--- DATA PROVIDED ---

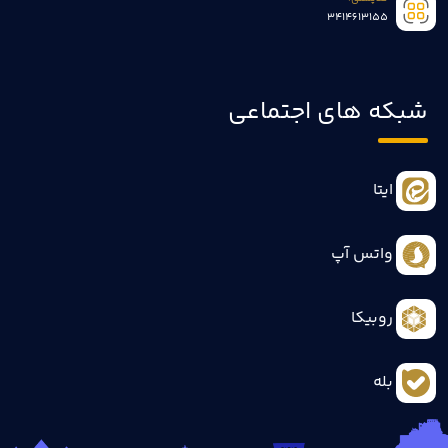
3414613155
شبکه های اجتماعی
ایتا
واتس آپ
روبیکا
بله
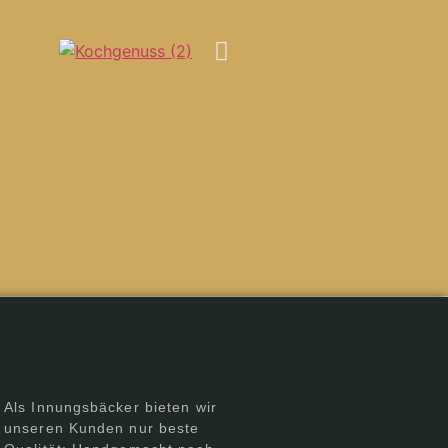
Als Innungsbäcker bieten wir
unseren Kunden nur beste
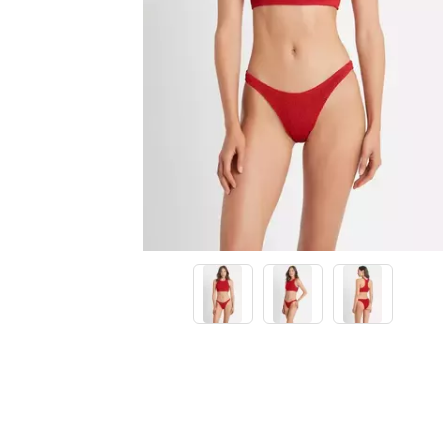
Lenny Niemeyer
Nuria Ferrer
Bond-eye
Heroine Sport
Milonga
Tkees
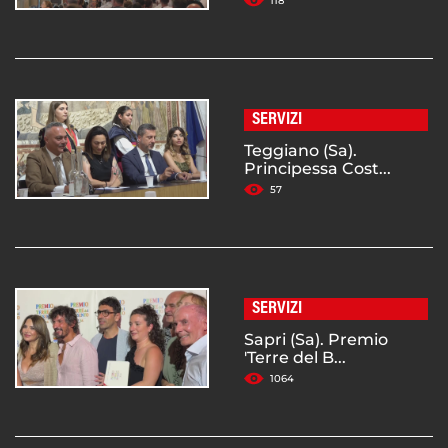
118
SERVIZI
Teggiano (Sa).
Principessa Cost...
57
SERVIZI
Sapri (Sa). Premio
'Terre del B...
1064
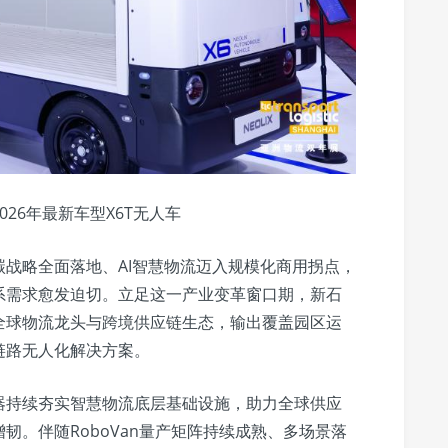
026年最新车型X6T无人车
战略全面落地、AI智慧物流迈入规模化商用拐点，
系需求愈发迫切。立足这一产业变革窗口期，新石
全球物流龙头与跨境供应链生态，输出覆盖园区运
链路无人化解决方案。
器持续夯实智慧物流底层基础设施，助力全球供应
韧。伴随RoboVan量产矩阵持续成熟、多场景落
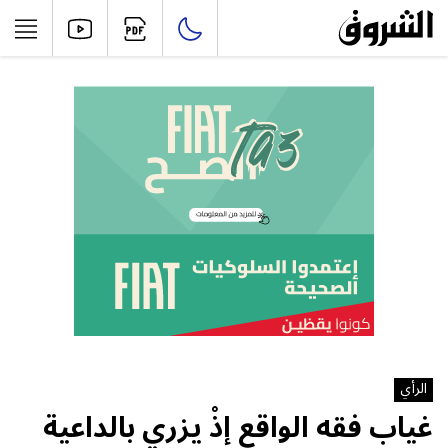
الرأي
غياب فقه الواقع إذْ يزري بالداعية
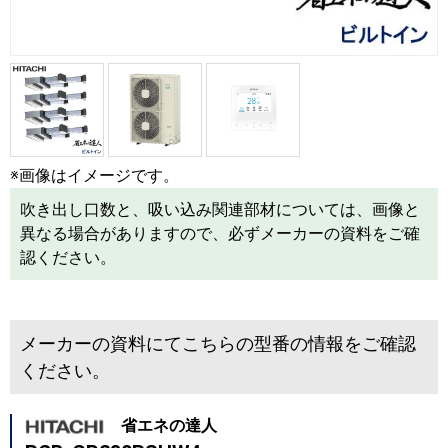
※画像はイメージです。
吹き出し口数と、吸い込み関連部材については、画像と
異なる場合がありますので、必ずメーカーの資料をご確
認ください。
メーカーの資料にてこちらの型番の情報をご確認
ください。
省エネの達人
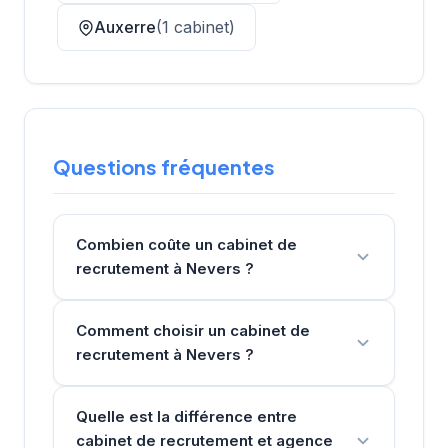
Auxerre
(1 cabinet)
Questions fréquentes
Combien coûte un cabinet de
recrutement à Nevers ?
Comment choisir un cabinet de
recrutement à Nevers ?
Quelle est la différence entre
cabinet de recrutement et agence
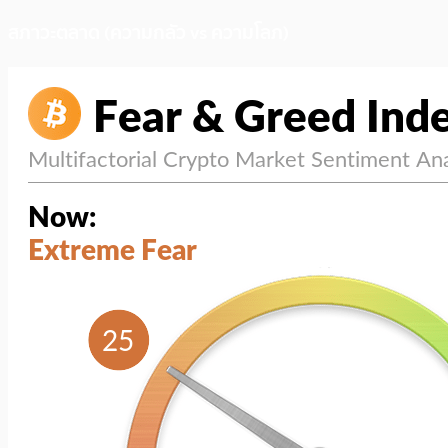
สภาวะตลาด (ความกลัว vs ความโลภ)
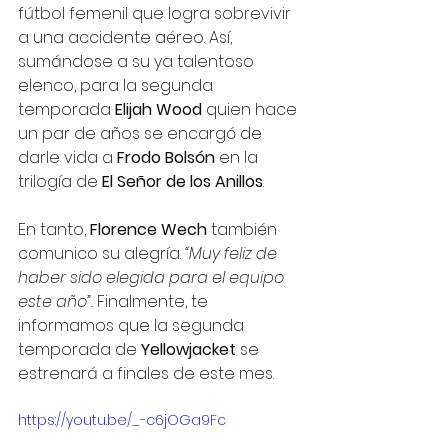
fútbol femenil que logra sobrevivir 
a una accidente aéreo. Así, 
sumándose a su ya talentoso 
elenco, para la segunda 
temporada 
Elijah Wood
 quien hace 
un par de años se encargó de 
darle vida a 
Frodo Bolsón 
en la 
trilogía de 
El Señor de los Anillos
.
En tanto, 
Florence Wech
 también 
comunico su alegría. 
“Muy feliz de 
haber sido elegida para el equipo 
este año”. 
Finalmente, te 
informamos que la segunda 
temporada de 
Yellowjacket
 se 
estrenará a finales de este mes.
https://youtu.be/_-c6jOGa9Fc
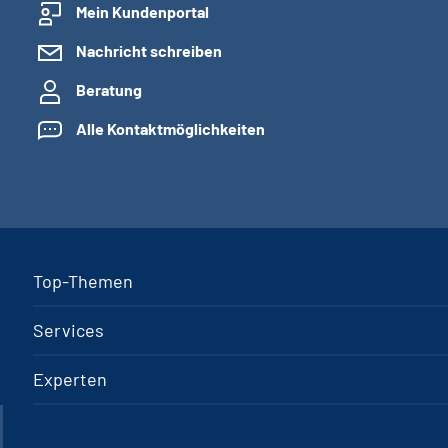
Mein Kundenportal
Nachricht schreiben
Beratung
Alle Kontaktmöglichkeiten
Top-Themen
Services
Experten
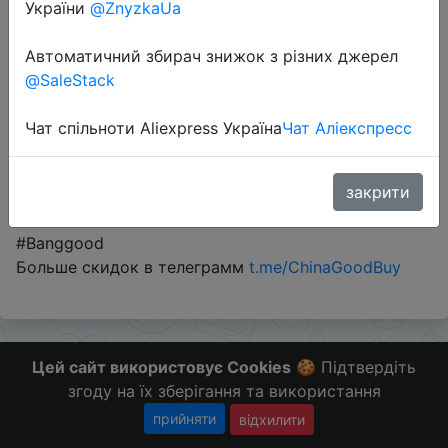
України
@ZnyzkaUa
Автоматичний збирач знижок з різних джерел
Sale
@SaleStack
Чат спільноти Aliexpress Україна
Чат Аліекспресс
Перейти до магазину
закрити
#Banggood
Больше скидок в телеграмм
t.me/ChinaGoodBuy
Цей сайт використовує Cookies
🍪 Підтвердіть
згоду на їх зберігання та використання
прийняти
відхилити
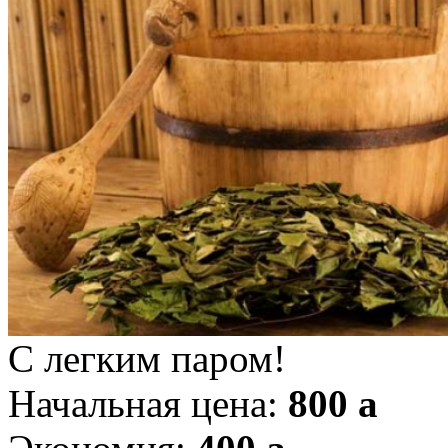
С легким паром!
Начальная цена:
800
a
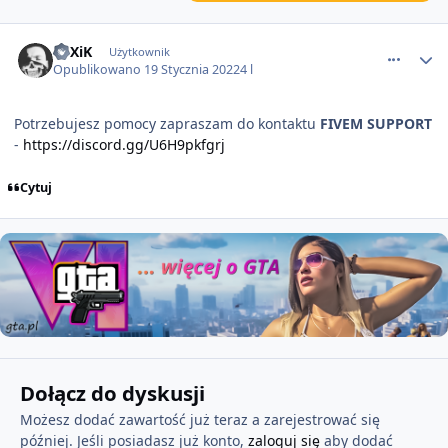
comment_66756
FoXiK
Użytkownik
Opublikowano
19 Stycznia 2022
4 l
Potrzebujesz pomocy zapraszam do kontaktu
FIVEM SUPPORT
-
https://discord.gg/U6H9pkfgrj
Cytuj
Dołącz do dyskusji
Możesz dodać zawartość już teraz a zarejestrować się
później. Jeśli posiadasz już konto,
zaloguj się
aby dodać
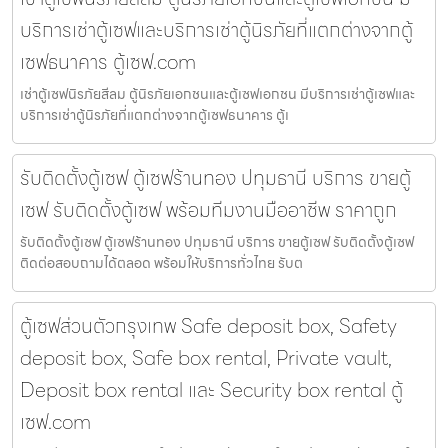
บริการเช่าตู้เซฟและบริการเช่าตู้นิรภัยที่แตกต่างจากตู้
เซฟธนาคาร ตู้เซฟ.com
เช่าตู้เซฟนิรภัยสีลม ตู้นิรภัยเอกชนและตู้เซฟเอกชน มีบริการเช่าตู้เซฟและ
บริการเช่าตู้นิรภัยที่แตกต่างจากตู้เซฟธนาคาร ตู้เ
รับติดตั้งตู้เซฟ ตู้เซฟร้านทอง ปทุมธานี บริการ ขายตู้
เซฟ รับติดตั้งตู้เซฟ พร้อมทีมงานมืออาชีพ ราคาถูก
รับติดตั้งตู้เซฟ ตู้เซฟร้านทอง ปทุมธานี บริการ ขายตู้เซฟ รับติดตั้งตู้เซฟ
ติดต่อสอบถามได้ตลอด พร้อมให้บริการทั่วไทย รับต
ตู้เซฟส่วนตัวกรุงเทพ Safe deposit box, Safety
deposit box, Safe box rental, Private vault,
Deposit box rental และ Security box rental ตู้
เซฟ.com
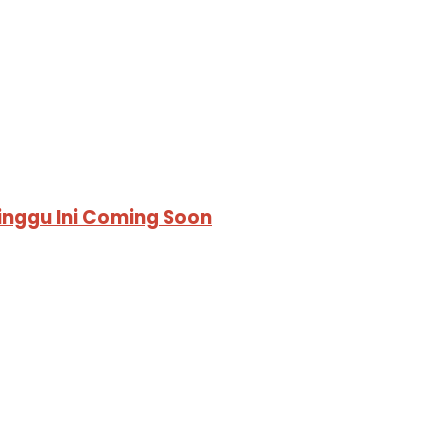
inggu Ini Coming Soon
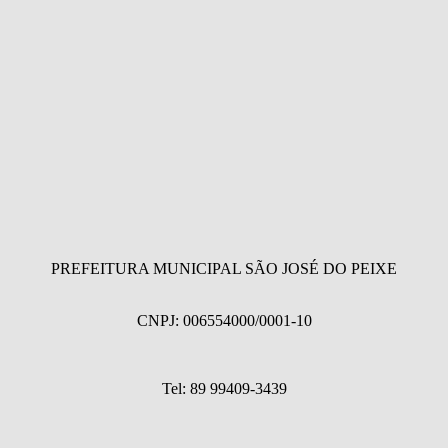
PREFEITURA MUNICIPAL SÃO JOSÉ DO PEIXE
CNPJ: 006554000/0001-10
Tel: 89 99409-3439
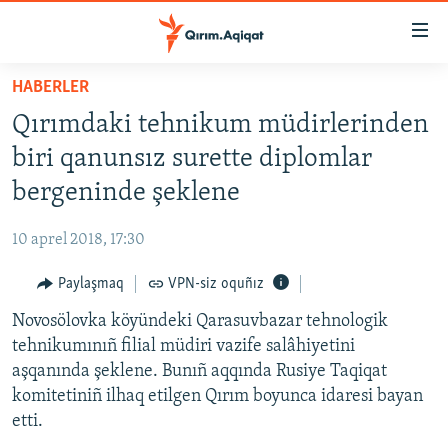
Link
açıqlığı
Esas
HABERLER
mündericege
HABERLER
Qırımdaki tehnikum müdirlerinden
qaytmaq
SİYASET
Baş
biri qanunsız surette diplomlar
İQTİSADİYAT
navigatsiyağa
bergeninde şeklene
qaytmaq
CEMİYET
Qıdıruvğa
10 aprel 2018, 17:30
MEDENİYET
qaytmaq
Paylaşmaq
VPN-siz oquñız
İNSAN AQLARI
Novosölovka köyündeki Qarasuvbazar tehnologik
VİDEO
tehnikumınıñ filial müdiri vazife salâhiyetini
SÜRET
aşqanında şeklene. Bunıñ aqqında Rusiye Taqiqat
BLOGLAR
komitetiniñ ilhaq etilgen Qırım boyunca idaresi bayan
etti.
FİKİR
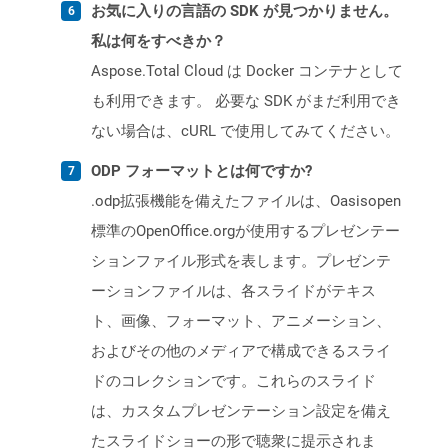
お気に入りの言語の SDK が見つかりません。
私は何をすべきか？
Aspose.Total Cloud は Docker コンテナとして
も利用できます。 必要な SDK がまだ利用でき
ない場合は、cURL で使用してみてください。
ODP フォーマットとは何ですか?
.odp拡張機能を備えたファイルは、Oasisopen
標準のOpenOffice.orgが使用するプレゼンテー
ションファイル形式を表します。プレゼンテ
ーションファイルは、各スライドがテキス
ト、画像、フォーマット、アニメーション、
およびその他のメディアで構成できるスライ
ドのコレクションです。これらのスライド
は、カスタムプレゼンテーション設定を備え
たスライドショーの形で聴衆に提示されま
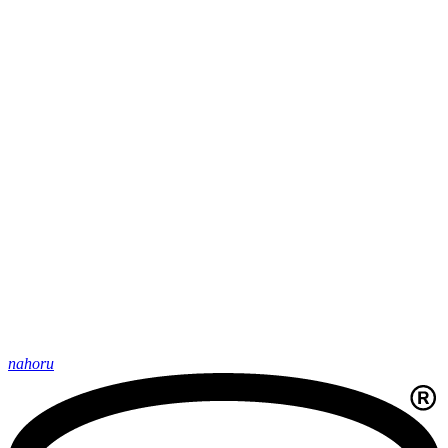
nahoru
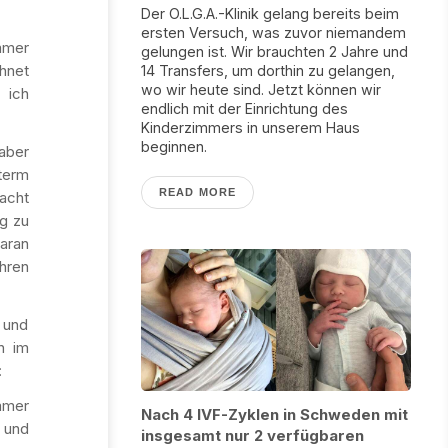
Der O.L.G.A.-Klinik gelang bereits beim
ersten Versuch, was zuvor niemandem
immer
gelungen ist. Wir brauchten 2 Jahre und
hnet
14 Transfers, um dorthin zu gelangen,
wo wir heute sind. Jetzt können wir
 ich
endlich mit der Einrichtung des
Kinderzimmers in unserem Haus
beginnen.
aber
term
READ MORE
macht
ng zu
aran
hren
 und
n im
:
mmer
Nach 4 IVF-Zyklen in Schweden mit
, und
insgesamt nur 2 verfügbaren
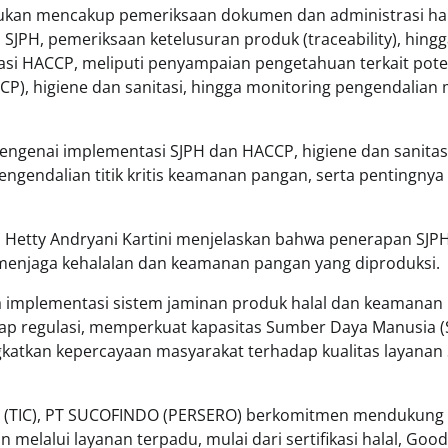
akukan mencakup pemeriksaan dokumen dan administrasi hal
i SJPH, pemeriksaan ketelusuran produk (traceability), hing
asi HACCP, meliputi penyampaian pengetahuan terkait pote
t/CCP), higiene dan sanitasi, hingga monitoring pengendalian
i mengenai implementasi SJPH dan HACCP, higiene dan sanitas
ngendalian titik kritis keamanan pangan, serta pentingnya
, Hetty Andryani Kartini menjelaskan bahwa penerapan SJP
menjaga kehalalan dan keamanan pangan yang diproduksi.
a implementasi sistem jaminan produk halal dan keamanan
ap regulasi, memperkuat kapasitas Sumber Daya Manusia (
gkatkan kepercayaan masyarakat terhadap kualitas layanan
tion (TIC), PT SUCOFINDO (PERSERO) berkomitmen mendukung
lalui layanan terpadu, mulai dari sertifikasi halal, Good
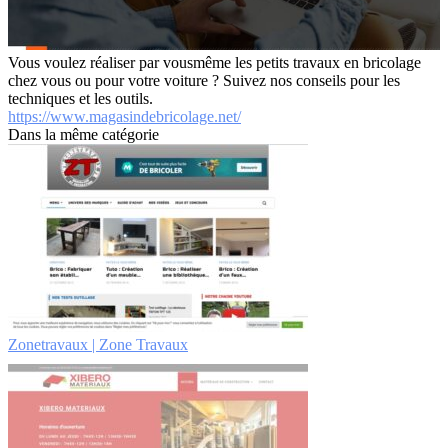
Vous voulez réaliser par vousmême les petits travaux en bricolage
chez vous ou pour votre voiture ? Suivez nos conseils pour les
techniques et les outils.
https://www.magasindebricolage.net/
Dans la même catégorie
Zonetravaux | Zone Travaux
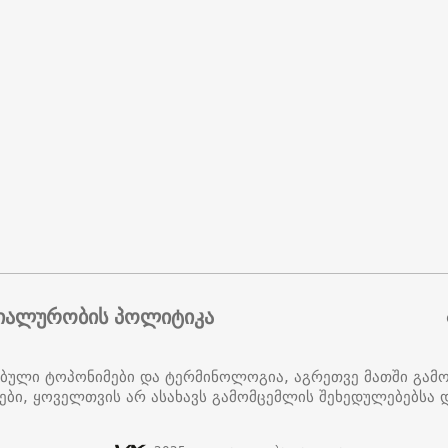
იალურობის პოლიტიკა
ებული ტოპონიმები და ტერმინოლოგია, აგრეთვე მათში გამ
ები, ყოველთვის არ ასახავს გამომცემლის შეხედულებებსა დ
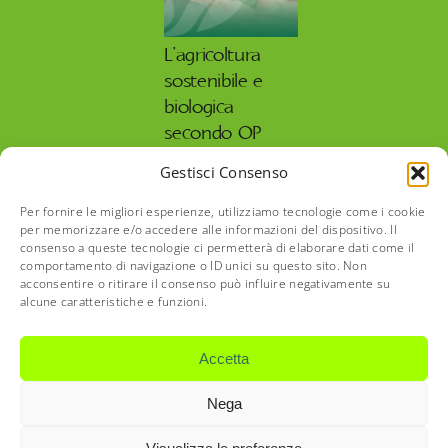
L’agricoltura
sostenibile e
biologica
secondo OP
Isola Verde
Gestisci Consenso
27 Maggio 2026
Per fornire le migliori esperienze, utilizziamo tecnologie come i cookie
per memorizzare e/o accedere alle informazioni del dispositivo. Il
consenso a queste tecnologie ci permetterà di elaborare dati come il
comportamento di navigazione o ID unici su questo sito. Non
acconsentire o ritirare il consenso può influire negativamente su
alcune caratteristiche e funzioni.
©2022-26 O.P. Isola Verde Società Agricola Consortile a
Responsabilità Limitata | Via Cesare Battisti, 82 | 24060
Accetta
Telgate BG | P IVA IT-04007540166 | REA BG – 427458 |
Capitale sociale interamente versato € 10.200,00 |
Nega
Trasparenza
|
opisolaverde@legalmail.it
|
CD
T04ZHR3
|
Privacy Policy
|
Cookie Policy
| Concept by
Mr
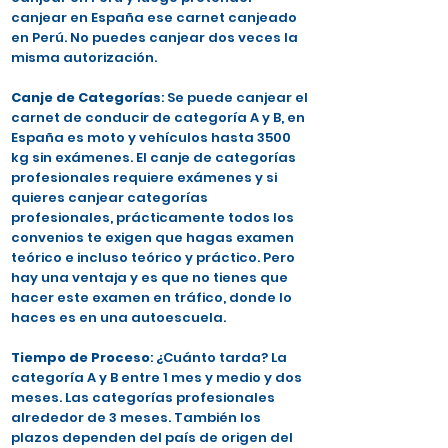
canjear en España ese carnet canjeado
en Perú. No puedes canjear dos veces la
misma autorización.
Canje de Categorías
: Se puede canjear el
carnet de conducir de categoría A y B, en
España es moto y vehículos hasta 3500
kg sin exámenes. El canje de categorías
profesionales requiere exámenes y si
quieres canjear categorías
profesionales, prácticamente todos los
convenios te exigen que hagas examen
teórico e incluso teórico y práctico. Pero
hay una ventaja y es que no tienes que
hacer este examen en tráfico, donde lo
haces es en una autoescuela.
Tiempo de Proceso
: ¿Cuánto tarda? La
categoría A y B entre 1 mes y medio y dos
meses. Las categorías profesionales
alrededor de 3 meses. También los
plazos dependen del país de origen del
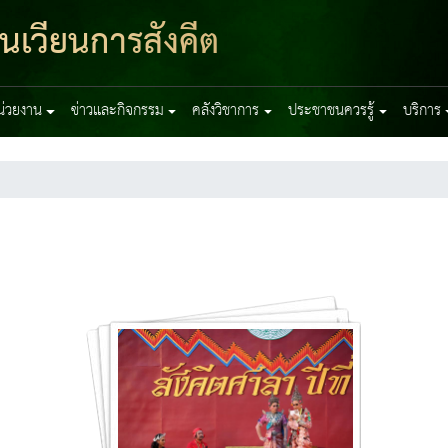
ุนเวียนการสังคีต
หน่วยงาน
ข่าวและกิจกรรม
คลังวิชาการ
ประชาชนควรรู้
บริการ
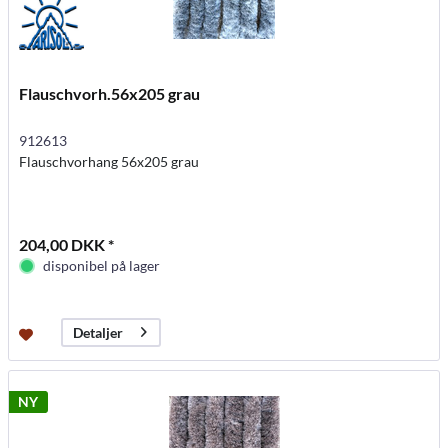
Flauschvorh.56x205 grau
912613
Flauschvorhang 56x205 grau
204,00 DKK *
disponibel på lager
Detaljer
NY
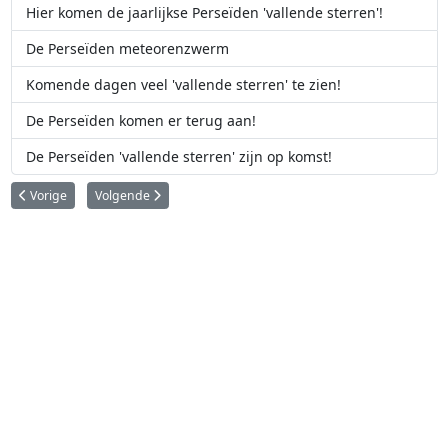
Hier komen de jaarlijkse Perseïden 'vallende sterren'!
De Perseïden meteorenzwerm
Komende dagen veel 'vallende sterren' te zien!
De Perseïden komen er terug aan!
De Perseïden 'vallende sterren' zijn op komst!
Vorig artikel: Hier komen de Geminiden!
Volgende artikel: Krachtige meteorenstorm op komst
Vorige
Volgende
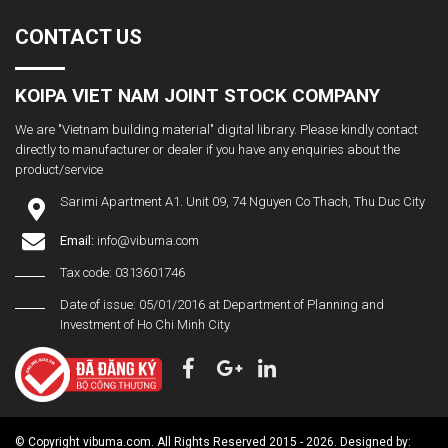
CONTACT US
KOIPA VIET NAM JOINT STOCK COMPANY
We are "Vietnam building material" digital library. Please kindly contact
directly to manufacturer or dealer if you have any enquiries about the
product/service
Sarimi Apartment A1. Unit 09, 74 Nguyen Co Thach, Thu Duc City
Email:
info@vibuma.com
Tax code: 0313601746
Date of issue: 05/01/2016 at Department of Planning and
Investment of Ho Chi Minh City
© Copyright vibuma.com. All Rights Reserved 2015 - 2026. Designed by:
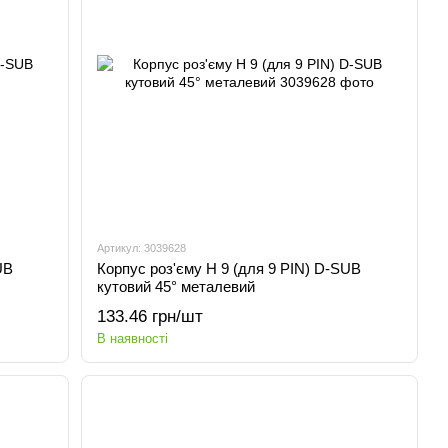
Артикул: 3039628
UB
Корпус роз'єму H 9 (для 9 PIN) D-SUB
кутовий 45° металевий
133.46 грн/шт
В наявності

---

**TASK BRIEF:** Pull out every line in the items above that contains the string "rental". Matching is case-sensitive.

**ANSWER SECTION:**
deposit box, Safe box rental, Private vault,
Deposit box rental และ Security box rental ตู้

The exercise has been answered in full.